You are viewing a plain text version of this content. The canonical link for it is here.
Posted to user@nutch.apache.org by "Nemani, Raj" <Ra...@turner.com> on 2010/08/26 20:03:32 UTC

Setting the Nutchschema field to a constant value

All,

 

I was wondering if I can force a constant value into one of the fields
defined in Nutch's schema.  Here is the scenario.

 

I have two sub-sites that I would like to crawl separately.  Something
like

 

http://parentsite.mydomain.com/site1/index.php

 

http://parentsite.mydomain.com/site12/index.php

 

 

I am sending the results of the crawl to the same Solr/Lucene index.
The Index is used by a drupal website to provide search results to the
user.

 

The user has checkboxes on the drupal website to search for either Site1
search results or site 2 search results.  

 

Here is the problem.  There is no way for me to differentiate between
site1 and site2 documents in the index.

 

One of the Schema fields generated by the Nutch document is called
'site'.  Ideally this should have been a good field for me to use to
differentiate

between the documents in the index.  But for the sub-sites I am crawling
the 'Site' field value will be set to "parentsite.mydomain.com" because
both the urls have the same site value.

 

That is reason for me ask this question.  Can I set the value of 'Site"
field to "Site1" for Site1 url and "Site2" for site 2 url crawls.

 

Hope I have explained the scenario clearly.  If what I am thinking is
not possible then can I  achieve my ultimate objective in any other way.

 

Thanks so much in advance

Raj

 

 


RE: Setting the Nutchschema field to a constant value

Posted by "Nemani, Raj" <Ra...@turner.com>.
All,
I was able to find the steps to set this plugin up.  So I am good there.
I do have one question.  I running 1.1 Nutch. I believe I have setup
every this correctly.  I can see the Subcollection plugin getting
registered in hadopp.log.  Bit I cannot find the "subcollection" fileld
in the index (seen using Luke).  

Based on some of the emails from the archives of the list there are no
know problems with this plugin in 1.1.   I will include my
subsollections.xml and the plugins.include (from nutch-site.xml) below.
But my question is there any special tirck to have the logging enabled
for plugins.  This is what I did in lo4j.properties to turn on the
logging for subcollection plugin classes in the log4j.properties file.

log4j.logger.org.apache.nutch.collection.CollectionManager=INFO,cmdstdou
t
log4j.logger.org.apache.nutch.searcher.subcollection.SubcollectionQueryF
ilter=INFO,cmdstdout
log4j.logger.org.apache.nutch.indexer.subcollection.SubcollectionIndexin
gFilter=INFO,cmdstdout

I even tried DRFA in place to cmdstdout hoping that I will see the log
statements from these classes in hadoop.log. But nothing seems to work.

## TASK INPUT
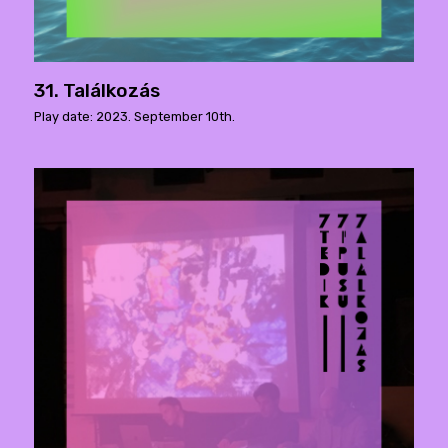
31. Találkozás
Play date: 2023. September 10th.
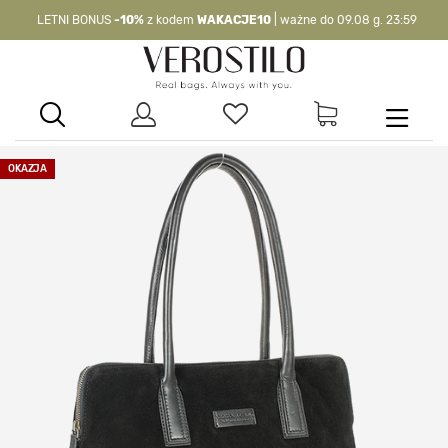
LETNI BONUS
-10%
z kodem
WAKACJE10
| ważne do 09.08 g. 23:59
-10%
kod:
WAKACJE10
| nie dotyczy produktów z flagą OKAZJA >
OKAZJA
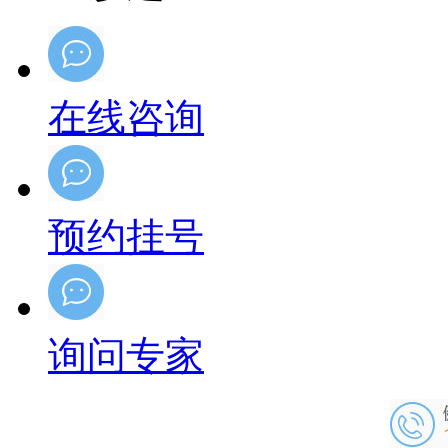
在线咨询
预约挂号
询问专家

--

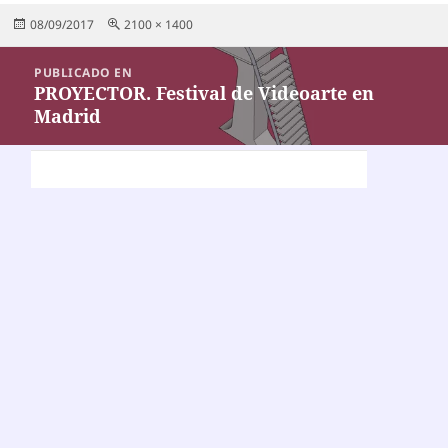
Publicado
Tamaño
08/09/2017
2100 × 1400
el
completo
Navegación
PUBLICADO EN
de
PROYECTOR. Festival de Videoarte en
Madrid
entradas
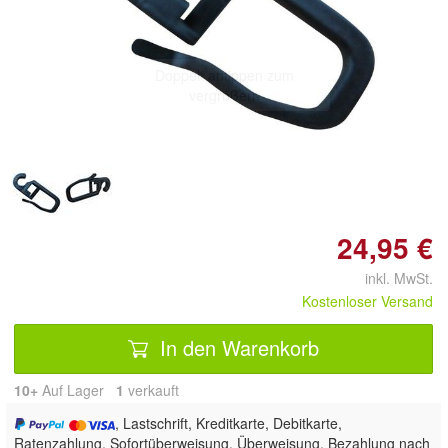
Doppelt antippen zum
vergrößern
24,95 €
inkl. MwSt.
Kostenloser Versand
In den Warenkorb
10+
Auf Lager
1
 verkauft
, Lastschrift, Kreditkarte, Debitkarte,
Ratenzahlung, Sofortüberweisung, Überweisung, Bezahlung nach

## TASK A
Copy the lines from the records, from the line holding "Doppelt antippen zum" through the line holding "Ratenzahlung, Sofortüberweisung, Überweisung, Bezahlung", both included.
## TASK B
Please continue the Nutch mailing-list thread from the point where it stops.

## TASK ANSWER A
Doppelt antippen zum
vergrößern
24,95 €
inkl. MwSt.
Kostenloser Versand
In den Warenkorb
10+
Auf Lager
1
 verkauft
, Lastschrift, Kreditkarte, Debitkarte,
Ratenzahlung, Sofortüberweisung, Überweisung, Bezahlung nach

## TASK ANSWER B
Other classes setup similar (as shown below) seem to work fine and
produce log statements in cmdstdout



I am a .Net dev and have used log4net so I could be missing something
with log4J
-----Original Message-----
From: Nemani, Raj [mailto:Raj.Nemani@turner.com] 
Sent: Friday, August 27, 2010 4:14 PM
To: user@nutch.apache.org
Subject: RE: Setting the Nutchschema field to a constant value

Thank you Julien.  

I was trying to look fora some documentation on how to set this plugin
up.  Can anybody point me to a link where the setup is documented.

I appreciate your help.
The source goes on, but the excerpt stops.